In this case we can't put out a Boost release if no one is monitoring
test results for their library.

I have been monitoring test results for MPL on 'develop' and none of the
changes is causing any problems with the MPL tests.

> Especially
> since there are a lot of outstanding changes in those dependants' develop
> branches. On top of that mpl is complicated and weird, so it's hard to
> review any major changes. And there are people who rely on MPL on compilers
> that we don't test.
>
> I also don't see much gain from making the code simpler when no one is
> implementing anything new.

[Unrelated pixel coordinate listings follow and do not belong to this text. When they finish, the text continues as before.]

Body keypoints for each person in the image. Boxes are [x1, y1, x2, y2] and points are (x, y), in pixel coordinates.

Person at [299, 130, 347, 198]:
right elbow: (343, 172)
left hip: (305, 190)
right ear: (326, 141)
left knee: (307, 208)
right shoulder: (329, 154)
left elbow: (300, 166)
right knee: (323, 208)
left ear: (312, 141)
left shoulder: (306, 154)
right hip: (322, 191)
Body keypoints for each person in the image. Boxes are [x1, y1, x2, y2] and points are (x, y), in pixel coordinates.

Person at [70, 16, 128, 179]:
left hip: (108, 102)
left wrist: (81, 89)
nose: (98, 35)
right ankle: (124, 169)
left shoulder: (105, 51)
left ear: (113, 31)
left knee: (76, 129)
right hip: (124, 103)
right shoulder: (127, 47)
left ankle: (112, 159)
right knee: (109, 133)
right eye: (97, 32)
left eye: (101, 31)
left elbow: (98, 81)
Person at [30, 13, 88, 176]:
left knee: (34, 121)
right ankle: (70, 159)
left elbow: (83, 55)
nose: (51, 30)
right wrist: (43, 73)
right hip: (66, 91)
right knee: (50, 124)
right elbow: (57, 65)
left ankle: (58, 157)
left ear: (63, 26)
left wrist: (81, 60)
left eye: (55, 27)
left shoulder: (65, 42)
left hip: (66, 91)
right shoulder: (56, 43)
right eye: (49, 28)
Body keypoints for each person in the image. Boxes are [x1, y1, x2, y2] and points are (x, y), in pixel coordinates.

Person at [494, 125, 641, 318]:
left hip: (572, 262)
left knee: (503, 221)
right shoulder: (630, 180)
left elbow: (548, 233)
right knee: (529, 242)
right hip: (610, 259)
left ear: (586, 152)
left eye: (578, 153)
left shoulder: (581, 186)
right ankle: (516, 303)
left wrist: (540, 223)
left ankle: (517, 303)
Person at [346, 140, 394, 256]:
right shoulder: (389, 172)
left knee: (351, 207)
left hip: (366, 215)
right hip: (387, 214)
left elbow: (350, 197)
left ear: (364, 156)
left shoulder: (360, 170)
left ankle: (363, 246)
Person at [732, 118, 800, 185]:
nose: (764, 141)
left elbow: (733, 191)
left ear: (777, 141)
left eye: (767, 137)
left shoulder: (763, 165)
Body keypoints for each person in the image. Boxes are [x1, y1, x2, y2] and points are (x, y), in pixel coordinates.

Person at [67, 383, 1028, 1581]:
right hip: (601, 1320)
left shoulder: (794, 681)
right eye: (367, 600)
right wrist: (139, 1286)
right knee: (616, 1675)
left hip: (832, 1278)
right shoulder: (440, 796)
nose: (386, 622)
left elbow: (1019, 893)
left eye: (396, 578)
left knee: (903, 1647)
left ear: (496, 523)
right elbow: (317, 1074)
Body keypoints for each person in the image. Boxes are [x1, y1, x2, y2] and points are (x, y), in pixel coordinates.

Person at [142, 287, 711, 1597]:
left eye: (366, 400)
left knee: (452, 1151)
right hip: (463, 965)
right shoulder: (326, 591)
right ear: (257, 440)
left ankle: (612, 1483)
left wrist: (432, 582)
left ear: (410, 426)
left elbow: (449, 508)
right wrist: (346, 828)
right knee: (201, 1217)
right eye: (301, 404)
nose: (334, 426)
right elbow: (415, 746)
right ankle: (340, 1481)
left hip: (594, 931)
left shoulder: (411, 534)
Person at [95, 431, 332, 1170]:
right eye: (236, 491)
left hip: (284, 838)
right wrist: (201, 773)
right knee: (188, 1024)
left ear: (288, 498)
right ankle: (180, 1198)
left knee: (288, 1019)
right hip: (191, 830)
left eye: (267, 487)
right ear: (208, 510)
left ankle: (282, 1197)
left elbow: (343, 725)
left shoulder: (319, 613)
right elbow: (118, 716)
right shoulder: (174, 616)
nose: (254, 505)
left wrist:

The gains have to be significant to justify the
> risk.

Maybe no one is implementing anything new because the code is
complicated ( supporting old compilers which no one uses anymore ).

>
> Right now, I think the best approach to MPL is to only allow bug fixes.
> People doing metaprogramming are moving on to using C++11 features, which
> MPL doesn't serve particularly well, so I think we should be in the process
> of managing its decline, and be more concerned with old code that relies on
> it.

The changes made by Stephen Kelly got rid of support for VC6, VC7 (
VS2002 ) and old versions of gcc ( prior to gcc-4 I believe ).

I do want to update MPL at least with my fixes, so please tell me when
you are finished cleaning up MPL's history.